Mr. Bernstein persisted, telephoning the Beatles’ manager, Brian Epstein, at home in Liverpool in March 1963 and proposing they perform at Carnegie Hall. Mr. Epstein found the idea tantalizing but had reservations: the group’s early records, released in the United States on small labels, were getting no airplay and were not selling well, and he had no intention of having the Beatles fail in America.
Mr. Bernstein offered $6,500 for two shows and proposed a date three months away. Mr. Epstein said he would not bring the group to New York before 1964, assuming they had made headway in the American market by then. Paging through his desk calendar, Mr. Bernstein proposed Feb. 12 — a national holiday (Lincoln’s Birthday in those days), when youngsters would be out of school. Mr. Epstein agreed, and Mr. Bernstein quickly booked two shows for that night.
As it turned out, Ed Sullivan had booked the group for three consecutive appearances on his Sunday-night variety show, where they appeared on Feb. 9. Mr. Epstein, meanwhile, persuaded Capitol Records to release the Beatles’ single “I Want to Hold Your Hand” in late December and to commit $40,000 to promoting the group and its album “Meet the Beatles.” (Capitol, the American affiliate of EMI, the band’s British label, had earlier turned down their recordings.) The Carnegie Hall shows sold out quickly.
After his success with the Beatles, Mr. Bernstein presented the Rolling Stones at Carnegie Hall. But complaining that the Stones’ fans were rude to the ushers, stood on the seats and generally made a mess of the stately hall, the Carnegie booking manager banned him from presenting shows there for several years. Instead, Mr. Bernstein presented the Kinks, the Animals and other British bands at the Paramount Theater in Times Square and the Academy of Music downtown.
In October 1964 Mr. Bernstein approached the management of Shea Stadium about a Beatles appearance. Stadium officials doubted that he could sell 55,600 tickets to a pop concert, but he knew better. The show quickly sold out. The Beatles received $180,000 for the show on Aug. 15, 1965; Mr. Bernstein said that after expenses he made a profit of only $6,500.

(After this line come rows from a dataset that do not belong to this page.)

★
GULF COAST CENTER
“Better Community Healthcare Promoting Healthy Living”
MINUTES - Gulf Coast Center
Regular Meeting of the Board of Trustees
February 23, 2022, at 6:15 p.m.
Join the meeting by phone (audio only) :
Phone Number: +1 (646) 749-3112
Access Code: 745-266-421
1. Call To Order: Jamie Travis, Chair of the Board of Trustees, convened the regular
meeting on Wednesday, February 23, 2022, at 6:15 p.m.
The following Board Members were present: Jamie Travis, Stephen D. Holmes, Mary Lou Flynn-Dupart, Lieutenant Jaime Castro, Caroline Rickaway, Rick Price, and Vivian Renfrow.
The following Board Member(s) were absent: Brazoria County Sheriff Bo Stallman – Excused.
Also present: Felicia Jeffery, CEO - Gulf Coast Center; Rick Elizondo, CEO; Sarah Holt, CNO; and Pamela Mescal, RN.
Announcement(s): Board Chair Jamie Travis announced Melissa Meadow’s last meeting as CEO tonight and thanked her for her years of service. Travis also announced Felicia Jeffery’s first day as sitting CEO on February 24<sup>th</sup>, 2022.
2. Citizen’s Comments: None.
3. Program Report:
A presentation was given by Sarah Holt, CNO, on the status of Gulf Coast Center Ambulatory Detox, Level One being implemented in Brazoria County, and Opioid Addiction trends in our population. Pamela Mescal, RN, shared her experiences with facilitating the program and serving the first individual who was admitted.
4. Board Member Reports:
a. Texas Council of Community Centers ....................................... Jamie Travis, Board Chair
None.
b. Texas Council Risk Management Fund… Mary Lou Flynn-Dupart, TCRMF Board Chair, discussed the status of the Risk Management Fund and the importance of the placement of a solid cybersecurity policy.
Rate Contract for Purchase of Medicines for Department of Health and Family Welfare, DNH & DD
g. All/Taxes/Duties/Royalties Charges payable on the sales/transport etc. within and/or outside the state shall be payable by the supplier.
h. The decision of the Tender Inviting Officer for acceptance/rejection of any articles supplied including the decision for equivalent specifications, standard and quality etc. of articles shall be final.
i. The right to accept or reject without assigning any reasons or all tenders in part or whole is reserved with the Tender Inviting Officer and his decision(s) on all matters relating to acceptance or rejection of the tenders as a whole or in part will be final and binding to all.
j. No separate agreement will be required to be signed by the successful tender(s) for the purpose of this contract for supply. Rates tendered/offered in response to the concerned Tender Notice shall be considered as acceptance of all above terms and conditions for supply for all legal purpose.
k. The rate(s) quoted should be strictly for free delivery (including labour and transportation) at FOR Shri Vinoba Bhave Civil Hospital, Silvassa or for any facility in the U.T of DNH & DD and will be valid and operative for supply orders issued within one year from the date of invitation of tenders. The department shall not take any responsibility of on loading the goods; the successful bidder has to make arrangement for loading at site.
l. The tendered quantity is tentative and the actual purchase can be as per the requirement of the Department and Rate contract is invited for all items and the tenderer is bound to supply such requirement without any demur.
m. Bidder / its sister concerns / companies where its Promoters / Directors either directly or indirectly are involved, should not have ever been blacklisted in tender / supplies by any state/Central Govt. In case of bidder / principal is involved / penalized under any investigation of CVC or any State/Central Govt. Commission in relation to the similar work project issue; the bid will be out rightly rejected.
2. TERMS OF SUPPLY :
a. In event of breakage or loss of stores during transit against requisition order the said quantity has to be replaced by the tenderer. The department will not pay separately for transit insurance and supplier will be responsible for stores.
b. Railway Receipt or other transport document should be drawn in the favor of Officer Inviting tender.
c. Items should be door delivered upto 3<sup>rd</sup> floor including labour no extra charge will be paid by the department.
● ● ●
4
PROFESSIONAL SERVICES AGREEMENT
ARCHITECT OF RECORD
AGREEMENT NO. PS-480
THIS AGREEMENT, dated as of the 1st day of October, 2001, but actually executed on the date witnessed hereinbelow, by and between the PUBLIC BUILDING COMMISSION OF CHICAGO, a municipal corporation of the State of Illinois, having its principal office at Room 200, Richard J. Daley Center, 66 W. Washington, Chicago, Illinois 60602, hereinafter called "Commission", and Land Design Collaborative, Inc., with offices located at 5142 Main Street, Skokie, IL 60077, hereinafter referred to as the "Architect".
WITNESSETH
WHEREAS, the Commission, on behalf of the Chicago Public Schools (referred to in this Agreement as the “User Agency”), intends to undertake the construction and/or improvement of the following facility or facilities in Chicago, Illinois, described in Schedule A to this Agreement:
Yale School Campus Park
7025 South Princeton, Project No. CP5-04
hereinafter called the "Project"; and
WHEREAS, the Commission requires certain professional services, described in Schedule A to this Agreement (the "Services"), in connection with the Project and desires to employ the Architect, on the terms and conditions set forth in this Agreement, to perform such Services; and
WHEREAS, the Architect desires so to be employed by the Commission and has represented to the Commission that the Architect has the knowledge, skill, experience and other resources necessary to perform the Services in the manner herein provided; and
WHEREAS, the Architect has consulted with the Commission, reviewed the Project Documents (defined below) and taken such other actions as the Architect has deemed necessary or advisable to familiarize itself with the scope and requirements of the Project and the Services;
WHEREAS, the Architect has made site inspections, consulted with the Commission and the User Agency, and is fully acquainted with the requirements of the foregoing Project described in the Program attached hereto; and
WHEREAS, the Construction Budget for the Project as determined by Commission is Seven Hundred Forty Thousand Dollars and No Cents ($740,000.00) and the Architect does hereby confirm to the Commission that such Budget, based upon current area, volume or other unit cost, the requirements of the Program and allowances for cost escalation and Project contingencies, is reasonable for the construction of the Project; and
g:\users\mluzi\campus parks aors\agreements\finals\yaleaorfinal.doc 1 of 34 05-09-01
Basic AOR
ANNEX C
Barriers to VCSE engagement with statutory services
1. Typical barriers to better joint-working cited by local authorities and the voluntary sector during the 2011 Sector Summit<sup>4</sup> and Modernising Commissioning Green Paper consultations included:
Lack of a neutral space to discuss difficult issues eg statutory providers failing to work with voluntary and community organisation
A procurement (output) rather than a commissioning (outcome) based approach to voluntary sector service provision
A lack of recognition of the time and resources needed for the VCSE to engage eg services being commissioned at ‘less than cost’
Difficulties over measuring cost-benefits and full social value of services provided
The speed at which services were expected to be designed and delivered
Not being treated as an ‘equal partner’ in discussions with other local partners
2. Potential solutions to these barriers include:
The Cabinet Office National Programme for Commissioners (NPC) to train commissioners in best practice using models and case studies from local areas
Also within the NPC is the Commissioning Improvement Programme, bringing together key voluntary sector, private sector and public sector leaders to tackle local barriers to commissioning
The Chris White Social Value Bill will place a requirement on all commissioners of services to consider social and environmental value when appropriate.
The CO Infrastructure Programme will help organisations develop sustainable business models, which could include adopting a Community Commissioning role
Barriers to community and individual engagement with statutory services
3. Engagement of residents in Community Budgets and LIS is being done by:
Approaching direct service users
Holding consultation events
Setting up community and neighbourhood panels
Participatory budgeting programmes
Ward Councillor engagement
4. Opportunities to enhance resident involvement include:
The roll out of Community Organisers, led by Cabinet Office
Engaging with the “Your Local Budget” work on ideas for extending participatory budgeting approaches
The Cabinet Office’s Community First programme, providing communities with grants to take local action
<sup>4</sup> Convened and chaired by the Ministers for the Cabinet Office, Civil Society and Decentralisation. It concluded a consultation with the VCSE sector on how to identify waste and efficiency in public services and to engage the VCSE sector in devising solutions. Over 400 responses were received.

Mr. Bernstein booked the Beatles for a second Shea Stadium concert on Aug. 23, 1966. But because of the furor over John Lennon’s assertion that the band was more popular than Jesus, and perhaps also because of the fickleness of the teenage audience, thousands of tickets went unsold. The Beatles were fed up with live performances by that point, and when their 1966 North American tour ended, they retired from the stage, deciding to devote themselves instead to recording.
Mr. Bernstein tried to lure them back to Shea Stadium in 1967, reportedly offering them $1 million, but they were making no exceptions.
After the Beatles broke up in 1970, he tried regularly, in vain, to get them to reunite, first with lavish monetary offers and later with the promise that the money they raised would be used for disaster relief or charity.
In September 1976 he took out a full-page advertisement in The New York Times to propose that the Beatles perform, together or separately, in a globally televised concert at which ticketholders would donate food or clothing, to be distributed in impoverished countries.